LED and Switch for circuit

[SparkyCal]

As some of you know, I have finally suceeded in building a guitar effects box, thanks to all the help I received here

This is the schematic I used. https://www.electronicspoint.com/forums/attachments/screen-shot-2020-06-22-at-10-21-12-pm-jpg.48602/

I am now in the process of putting it into a box. let me explain though.

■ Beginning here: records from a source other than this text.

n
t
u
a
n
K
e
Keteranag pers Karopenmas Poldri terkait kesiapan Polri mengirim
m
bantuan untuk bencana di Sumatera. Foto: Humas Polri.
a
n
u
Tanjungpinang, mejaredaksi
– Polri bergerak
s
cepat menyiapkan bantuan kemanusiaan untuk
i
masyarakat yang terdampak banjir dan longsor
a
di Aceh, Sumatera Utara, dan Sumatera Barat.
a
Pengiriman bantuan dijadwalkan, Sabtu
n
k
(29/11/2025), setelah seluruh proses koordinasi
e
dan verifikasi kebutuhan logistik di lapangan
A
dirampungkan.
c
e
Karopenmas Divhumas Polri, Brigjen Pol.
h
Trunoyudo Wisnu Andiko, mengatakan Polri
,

At this point, I just want to build a few of these circuits, experimenting with different op amps, sound etc. So, I am not going to put a regular stomp box switch in these boxes. The reason for this is two fold:

1. I found some perfectly sized wooded boxes at the dollar store, that I will repurpose for use as the stomp box housing. As such, I don't want a switch that you have to stomp on, because the box won't be able to withstand it.

2. I'm just using a cheap on/off switch for now.

Here is my question:

Using the above circuit, can I add a red LED that will light to signify that the box is active (actually producing distortion), and is not lit when it is off?

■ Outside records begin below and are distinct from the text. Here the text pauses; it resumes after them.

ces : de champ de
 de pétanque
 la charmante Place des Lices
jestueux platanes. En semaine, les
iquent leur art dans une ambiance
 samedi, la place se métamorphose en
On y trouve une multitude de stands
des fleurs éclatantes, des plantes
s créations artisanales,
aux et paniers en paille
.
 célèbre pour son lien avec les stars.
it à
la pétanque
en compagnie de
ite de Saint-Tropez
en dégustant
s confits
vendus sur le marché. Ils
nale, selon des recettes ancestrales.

I plan on using a simply switch that I will mount on the front or side of the box. I'd like it to work so that it kills the connection to the 9 Volt battery when not in use, and lights up the LED and sends power to the necessary parts of the circuit when in use. In that way, it will also serve to save the battery when not in use.

Can anyone suggest an addition to the schematic that will do that?

Thank-you

 

[Martaine2005]

If you are not ‘stomping’, then any latching switch will work.
Simply put the switch in series with the battery positive lead. OFF disconnects the battery. Put the LED and current limiting resistor after the switch and to GND (negative).

 

[SparkyCal]

Thank-you. How do I figure out the value of the limiting resistor? I know OHMs law. I know the voltage 9V...but I am not sure how to figure out the current

 

[bertus]

Hello,

To calculate the current limiting resistor use the following formula.
Rlimit = (Supply_Voltage - Led_Voltage) / Led_current.
In your case the Supply_Voltage is 9 Volts.
The red led will have a Led_Voltage of about 2 Volts.
The Led_current can be 20 mA.

So we get ( 9 Volts - 2 Volts ) / 20 mA = 7 Volts / 20 mA = 350 Ohms.
To be on the safe side, use the next higher resistor value of 390 Ohms.

Bertus

 

[Martaine2005]

It will depend on the LED. Typical red, 2v, 20mA.
So forward voltage of LED is ‘say’ 2v. 9-2=7.
Lol
@berus beat me

 

[SparkyCal]

Thanks guys. Good to know.

 

[dave9]

If it's a generic ~100mW LED, I would shoot for lower than 20mA for long life, but then again I don't suppose it's going to get many hours if running off a 9V battery. Just suggesting that it would be bright enough to see at 10mA for just a power indicator.

 

[Audioguru]

The original old schematic still has the polarity of C3 backwards.
The circuit produces distortion only if the output signal level is high enough which depends on the input signal level and the gain setting. The LED will light and slowly kill the little battery all the time the power switch is turned on.

Don't use the tone control. It might kill the opamp and/or battery when it connects the 22nF C29 through C3 to the output of the opamp.

 

[Harald Kapp]

Got a question about driving LEDs?

 

[SparkyCal]

I built the circuit with Bertus's schematic which placed the capacitors with the correct polarities. I think i will still to an old school switch that says On/Off on it anbd avoid the LED thing altogether, although good to know how to calculate resistor value.